If they do own property, make a note of the address. This is the “inherited” property.
- Now, look up the address and contact info for the personal representative or petitioners.
This is your main contact while the property is in probate. Again, laws and record-keeping vary among states and counties. You can usually contact the clerks at a local courthouse for direction.
The courthouse isn’t the only place to find good leads. Here are a few other good local sources:
- Obituary notices
- Probate attorneys
- Estate Sale listings
Obituary notices in the newspaper provide a very fresh source of leads. Probate attorneys are another good source to cultivate. Finally, search Craigslist and other sources for postings of estate sales.
Congratulations, you’ve just built a list of inherited leads!
It does take a lot of work, but the reward will be good, solid leads.
You’ll also find little to no competition because many agents won’t put in the effort.
Ok, you’ve built a list of leads. Now what?
Contact the personal representative. It’s their job to handle the estate.
Estates often hold a lot of items and belongings, but little cash money. If the estate is cash poor, they may need to liquidate assets.
That means a quick sale of the house and an excellent listing opportunity for you.

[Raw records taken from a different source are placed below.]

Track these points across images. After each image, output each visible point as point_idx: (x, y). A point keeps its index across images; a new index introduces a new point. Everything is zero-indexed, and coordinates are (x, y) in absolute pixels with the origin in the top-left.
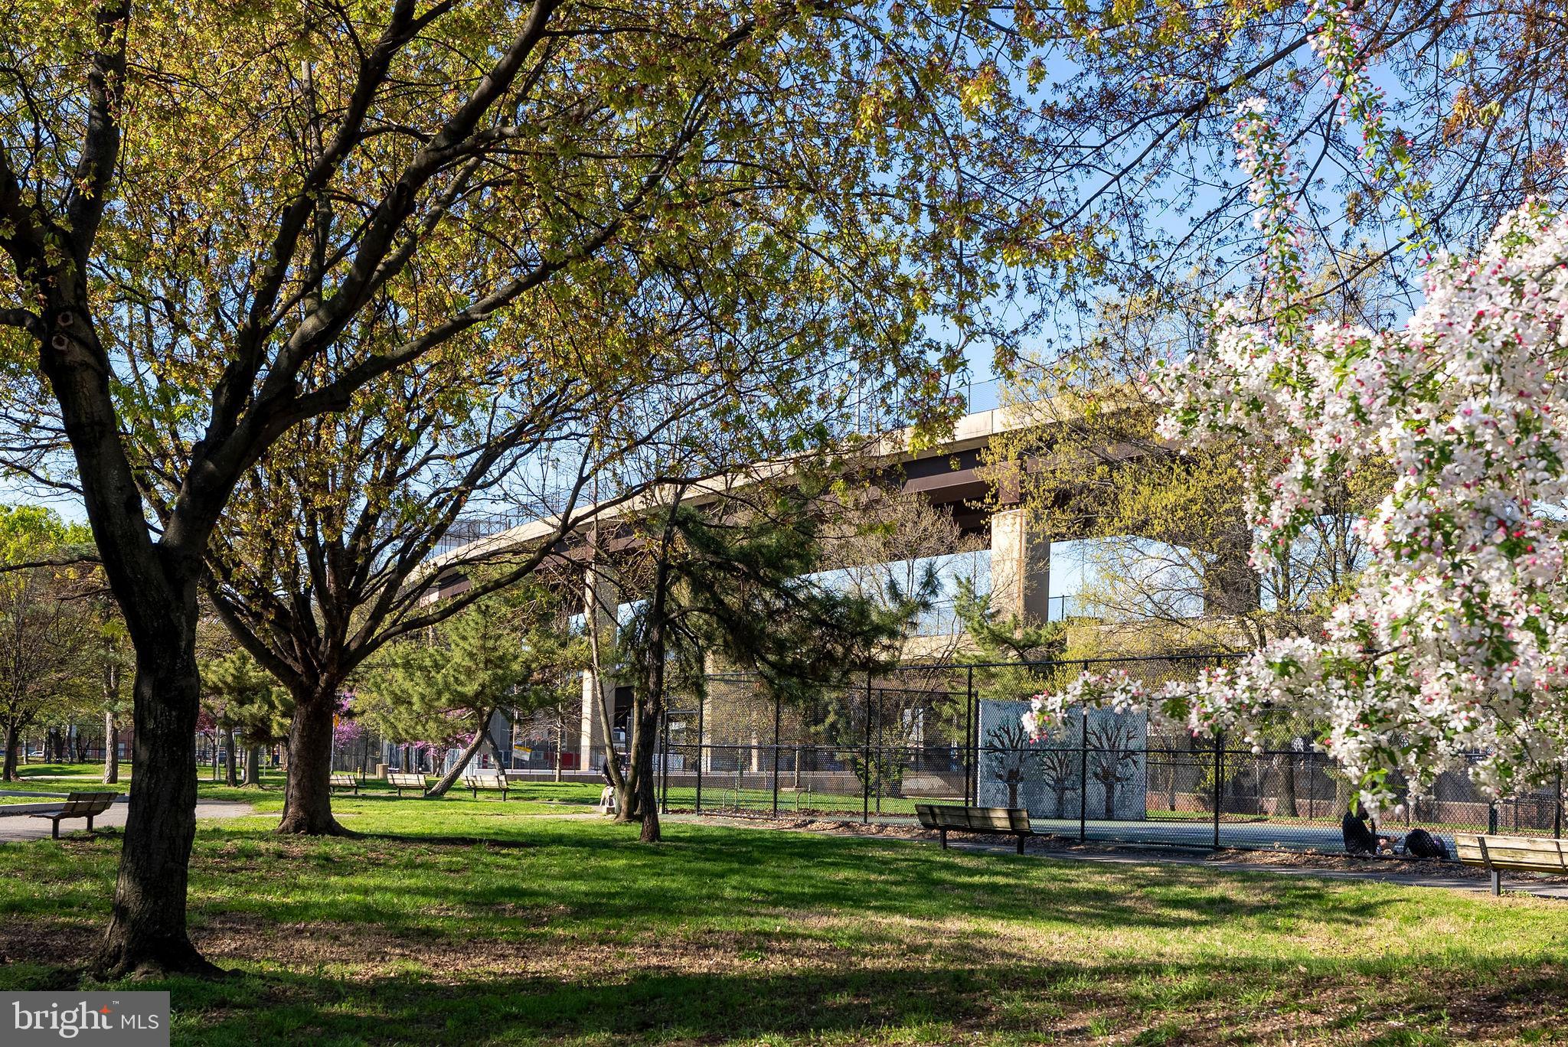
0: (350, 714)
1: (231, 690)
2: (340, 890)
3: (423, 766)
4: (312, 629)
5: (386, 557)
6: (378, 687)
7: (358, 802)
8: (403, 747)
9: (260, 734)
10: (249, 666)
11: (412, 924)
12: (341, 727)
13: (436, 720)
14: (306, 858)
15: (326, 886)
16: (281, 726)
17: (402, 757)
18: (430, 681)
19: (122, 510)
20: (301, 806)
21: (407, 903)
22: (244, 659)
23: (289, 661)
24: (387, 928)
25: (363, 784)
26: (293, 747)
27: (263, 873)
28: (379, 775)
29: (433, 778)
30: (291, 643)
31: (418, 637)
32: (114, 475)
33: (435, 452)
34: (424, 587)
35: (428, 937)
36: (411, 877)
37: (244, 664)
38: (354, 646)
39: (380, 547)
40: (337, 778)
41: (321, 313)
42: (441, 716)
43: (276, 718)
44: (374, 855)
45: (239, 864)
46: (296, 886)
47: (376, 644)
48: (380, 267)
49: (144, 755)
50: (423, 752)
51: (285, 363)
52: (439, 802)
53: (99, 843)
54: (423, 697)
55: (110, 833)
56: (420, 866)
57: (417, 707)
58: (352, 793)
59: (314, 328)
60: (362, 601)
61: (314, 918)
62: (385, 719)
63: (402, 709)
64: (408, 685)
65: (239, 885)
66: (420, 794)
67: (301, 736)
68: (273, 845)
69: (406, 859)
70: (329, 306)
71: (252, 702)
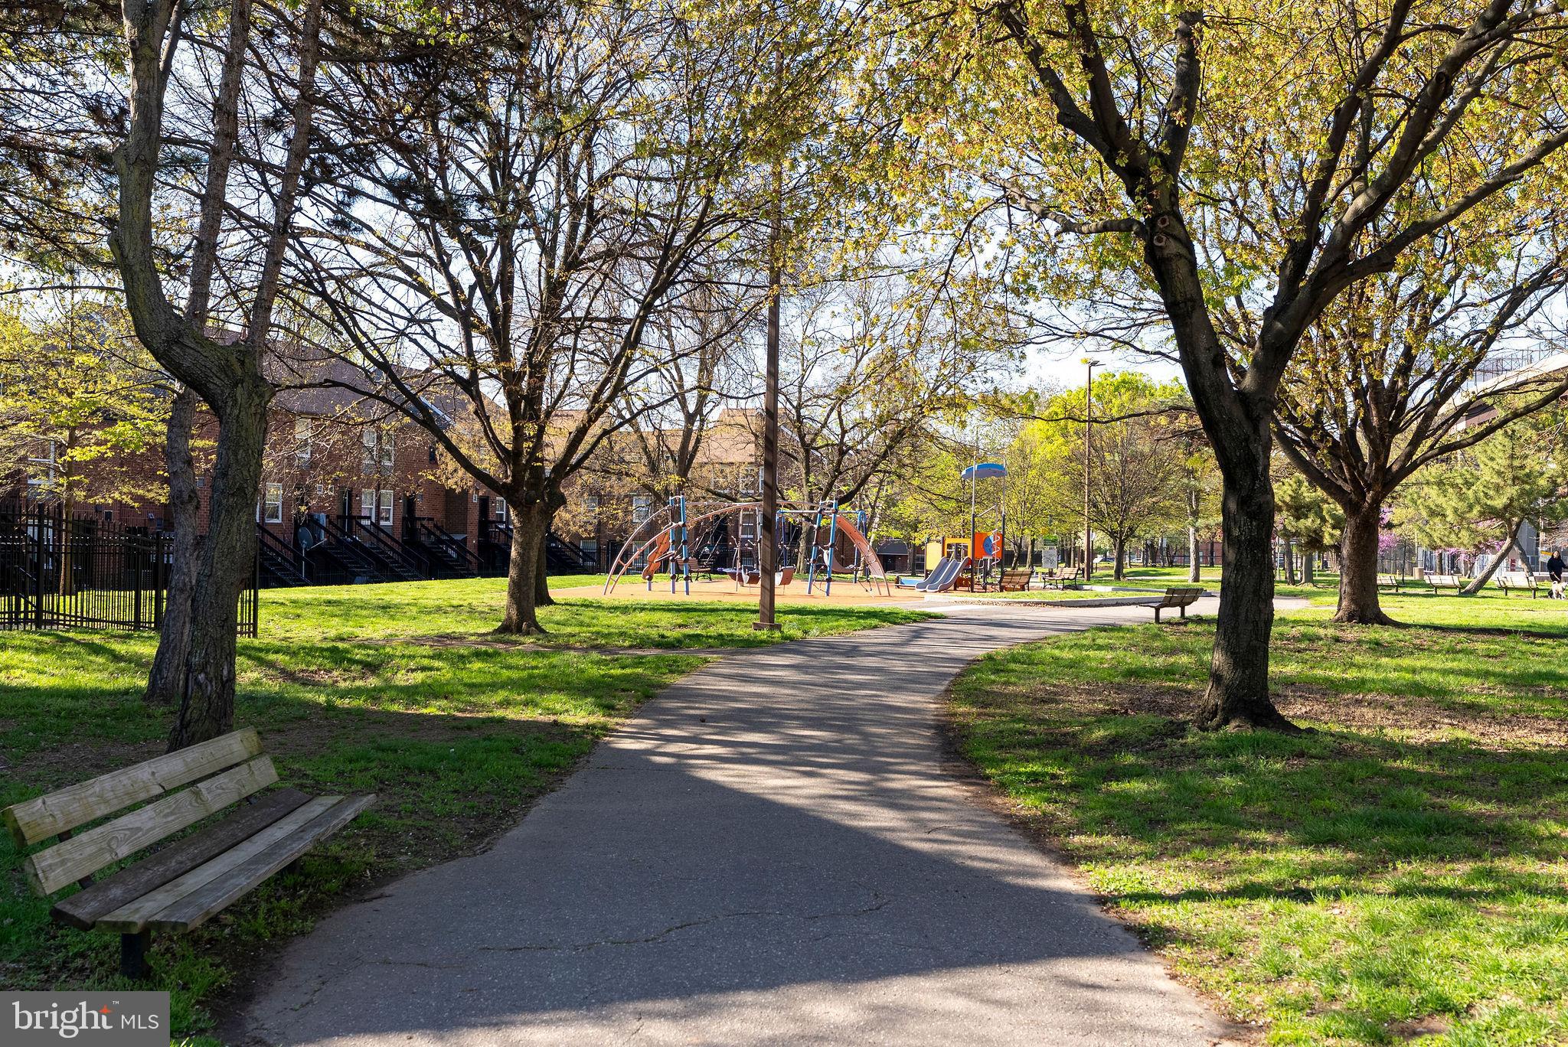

If not, it’s time to start building a relationship. Talk to them about the property. What do the heirs plan to do with the home?
If they haven’t had an appraisal, this is a good point to get them a full home valuation. This can be especially valuable to out of town heirs, who wouldn’t be familiar with the market in your area.
You may want to build an “inherited owner” care package. Share contacts of moving companies, storage options, estate auction houses, etc. This is helpful information, and you have a chance to build rapport within your network as well!
Good problem-solving skills also come in handy.
Seemingly simple things like cleaning out a home after a loved one passed away can be a big deal. Look for ways you can help lighten the load.
Remember the “junk” in this old house likely holds a lot of personal and sentimental value. Offer them options to handle or dispose of these items in a compassionate manner.
I read of an agent who won a high end inherited listing after coming up with an awesome “outside the box” idea for the sellers.
While previewing a home in probate, she noticed many personal belongings hadn’t been cleared out. She asked about their plans for moving.
It turned out family members had already taken everything they wanted. Nobody wanted the remaining items, but everything was sentimental. The children all felt bad about throwing away things that had belonged to their mother.
She suggested donating the items to charity; the family loved her idea. She arranged everything for them, and the charity handled the pickup.
Her quick thinking turned a bunch of unwanted items into a charitable contribution by the estate, worth over $12,000!
More importantly, it sealed the deal on her listing.
Chances like that don’t come every day.
But if you come prepared, and look for ways to help, you will find them. Handling a loved one’s death can be a very emotional time.
Even small things make a big impact.
One last tip on working with inherited leads: When multiple heirs are involved, try to find out who is most interested in selling. Focus on talking to them, and win them over on listing the home. In turn, THEY will sell you to their siblings!